** Opening Source records block **

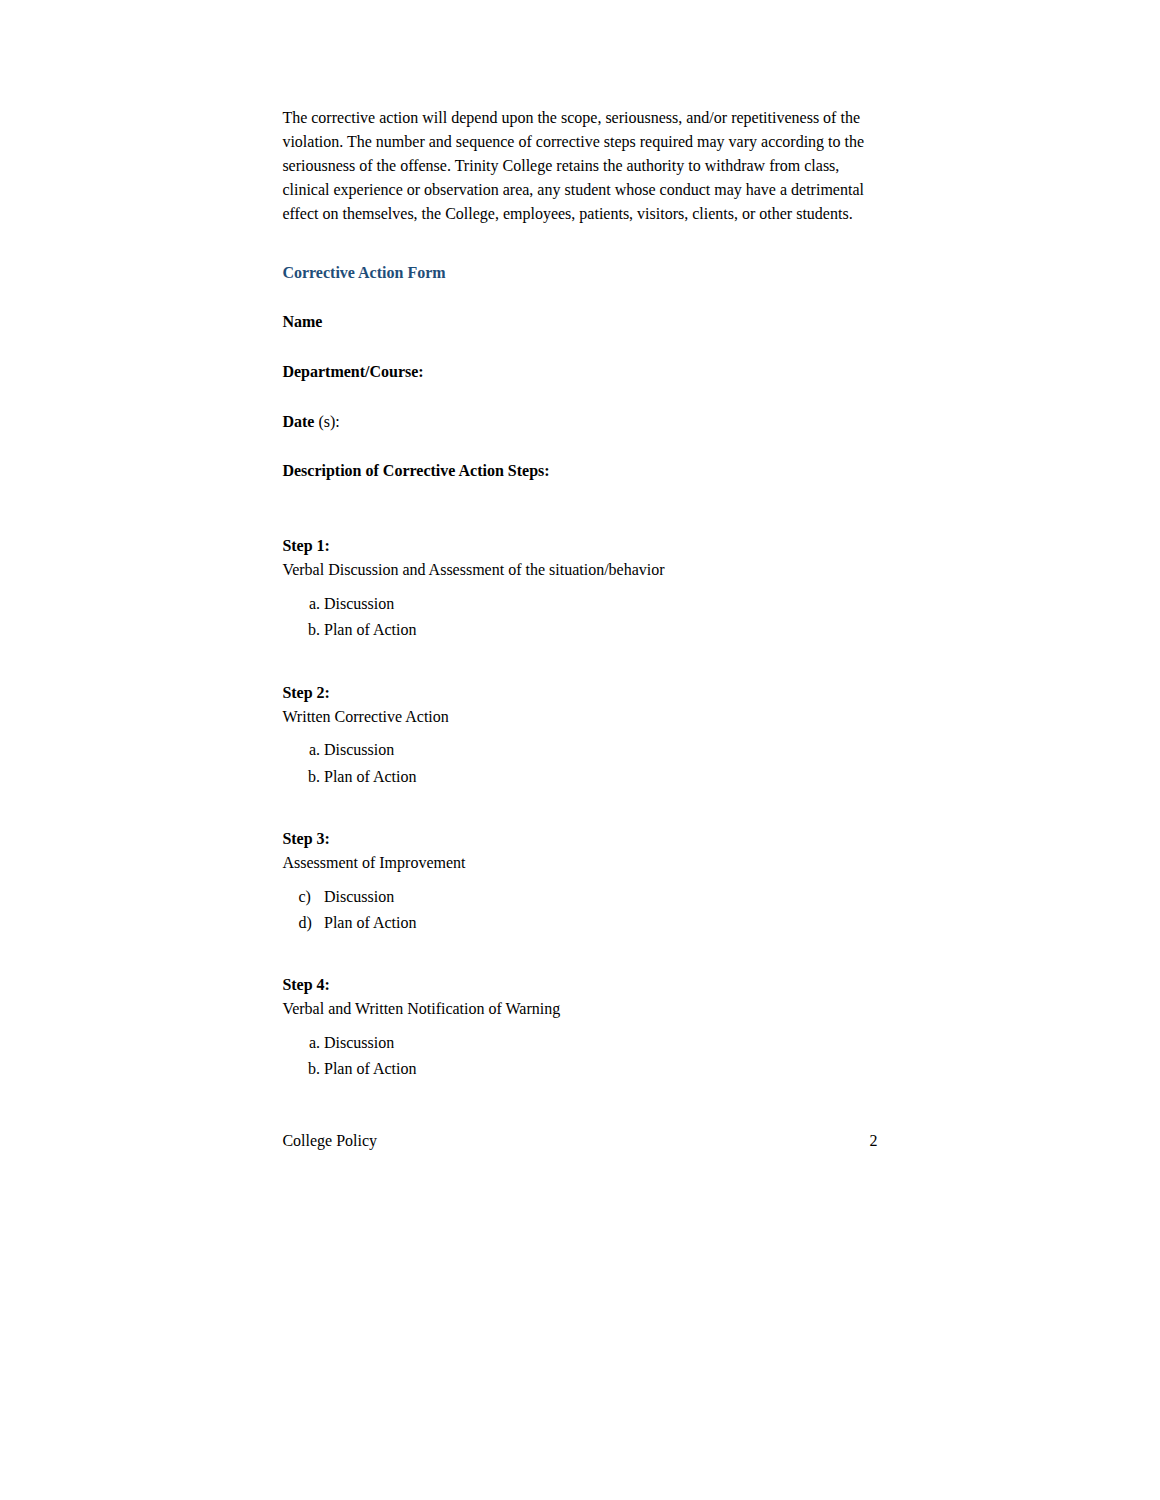The corrective action will depend upon the scope, seriousness, and/or repetitiveness of the violation. The number and sequence of corrective steps required may vary according to the seriousness of the offense. Trinity College retains the authority to withdraw from class, clinical experience or observation area, any student whose conduct may have a detrimental effect on themselves, the College, employees, patients, visitors, clients, or other students.
Corrective Action Form
Name
Department/Course:
Date (s):
Description of Corrective Action Steps:
Step 1:
Verbal Discussion and Assessment of the situation/behavior
Discussion
Plan of Action
Step 2:
Written Corrective Action
Discussion
Plan of Action
Step 3:
Assessment of Improvement
Discussion
Plan of Action
Step 4:
Verbal and Written Notification of Warning
Discussion
Plan of Action
College Policy 2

** Closing Source records block **

Task to carry out:
Where the data contains images, drop them and print the rest exactly.

Answer box:
The corrective action will depend upon the scope, seriousness, and/or repetitiveness of the violation. The number and sequence of corrective steps required may vary according to the seriousness of the offense. Trinity College retains the authority to withdraw from class, clinical experience or observation area, any student whose conduct may have a detrimental effect on themselves, the College, employees, patients, visitors, clients, or other students.
Corrective Action Form
Name
Department/Course:
Date (s):
Description of Corrective Action Steps:
Step 1:
Verbal Discussion and Assessment of the situation/behavior
Discussion
Plan of Action
Step 2:
Written Corrective Action
Discussion
Plan of Action
Step 3:
Assessment of Improvement
Discussion
Plan of Action
Step 4:
Verbal and Written Notification of Warning
Discussion
Plan of Action
College Policy 2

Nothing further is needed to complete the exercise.